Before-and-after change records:
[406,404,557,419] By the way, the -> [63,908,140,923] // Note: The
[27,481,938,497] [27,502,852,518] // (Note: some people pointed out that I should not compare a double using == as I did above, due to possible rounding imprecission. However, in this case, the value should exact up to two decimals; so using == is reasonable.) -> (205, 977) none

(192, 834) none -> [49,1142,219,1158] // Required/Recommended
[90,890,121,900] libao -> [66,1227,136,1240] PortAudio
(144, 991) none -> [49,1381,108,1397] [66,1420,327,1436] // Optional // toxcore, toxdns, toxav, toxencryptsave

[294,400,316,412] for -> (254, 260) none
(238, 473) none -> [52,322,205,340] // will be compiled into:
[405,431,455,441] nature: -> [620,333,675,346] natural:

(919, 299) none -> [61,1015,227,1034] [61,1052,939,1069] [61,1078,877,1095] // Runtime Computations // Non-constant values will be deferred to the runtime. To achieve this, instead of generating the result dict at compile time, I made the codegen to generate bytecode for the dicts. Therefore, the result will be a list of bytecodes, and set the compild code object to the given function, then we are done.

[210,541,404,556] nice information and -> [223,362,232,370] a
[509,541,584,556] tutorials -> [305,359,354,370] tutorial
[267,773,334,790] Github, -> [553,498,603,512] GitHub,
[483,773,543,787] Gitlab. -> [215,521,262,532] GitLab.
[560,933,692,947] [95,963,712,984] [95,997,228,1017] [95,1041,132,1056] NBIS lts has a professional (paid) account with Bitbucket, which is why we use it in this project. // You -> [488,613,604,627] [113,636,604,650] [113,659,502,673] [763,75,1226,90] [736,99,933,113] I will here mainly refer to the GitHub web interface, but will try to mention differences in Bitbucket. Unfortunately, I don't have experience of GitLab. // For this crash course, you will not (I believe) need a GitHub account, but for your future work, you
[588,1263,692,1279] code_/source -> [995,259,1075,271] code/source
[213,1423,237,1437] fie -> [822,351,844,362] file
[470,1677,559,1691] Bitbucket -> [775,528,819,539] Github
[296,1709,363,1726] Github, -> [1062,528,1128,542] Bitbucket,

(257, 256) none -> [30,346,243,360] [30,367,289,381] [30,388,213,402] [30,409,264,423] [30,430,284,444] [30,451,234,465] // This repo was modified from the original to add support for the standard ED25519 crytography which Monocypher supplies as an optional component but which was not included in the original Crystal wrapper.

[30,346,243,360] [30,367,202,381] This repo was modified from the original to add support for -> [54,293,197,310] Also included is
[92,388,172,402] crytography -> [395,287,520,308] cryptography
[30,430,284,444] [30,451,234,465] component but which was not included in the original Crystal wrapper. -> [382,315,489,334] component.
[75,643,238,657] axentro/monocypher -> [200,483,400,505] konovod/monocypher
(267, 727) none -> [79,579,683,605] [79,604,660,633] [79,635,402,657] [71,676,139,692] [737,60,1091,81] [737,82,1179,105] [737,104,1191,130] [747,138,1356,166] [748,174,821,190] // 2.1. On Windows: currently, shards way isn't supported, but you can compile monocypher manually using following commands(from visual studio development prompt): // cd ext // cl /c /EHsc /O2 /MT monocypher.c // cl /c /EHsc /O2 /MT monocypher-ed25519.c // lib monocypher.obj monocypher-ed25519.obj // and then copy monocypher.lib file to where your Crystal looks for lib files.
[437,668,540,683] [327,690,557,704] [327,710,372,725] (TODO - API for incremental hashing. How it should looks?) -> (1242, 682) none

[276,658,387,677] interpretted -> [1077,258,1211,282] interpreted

_Task instructions_
Only lines with the word "then" go in the answer. Take them all from the entries above.

_Response area_
(919, 299) none -> [61,1015,227,1034] [61,1052,939,1069] [61,1078,877,1095] // Runtime Computations // Non-constant values will be deferred to the runtime. To achieve this, instead of generating the result dict at compile time, I made the codegen to generate bytecode for the dicts. Therefore, the result will be a list of bytecodes, and set the compild code object to the given function, then we are done.
(267, 727) none -> [79,579,683,605] [79,604,660,633] [79,635,402,657] [71,676,139,692] [737,60,1091,81] [737,82,1179,105] [737,104,1191,130] [747,138,1356,166] [748,174,821,190] // 2.1. On Windows: currently, shards way isn't supported, but you can compile monocypher manually using following commands(from visual studio development prompt): // cd ext // cl /c /EHsc /O2 /MT monocypher.c // cl /c /EHsc /O2 /MT monocypher-ed25519.c // lib monocypher.obj monocypher-ed25519.obj // and then copy monocypher.lib file to where your Crystal looks for lib files.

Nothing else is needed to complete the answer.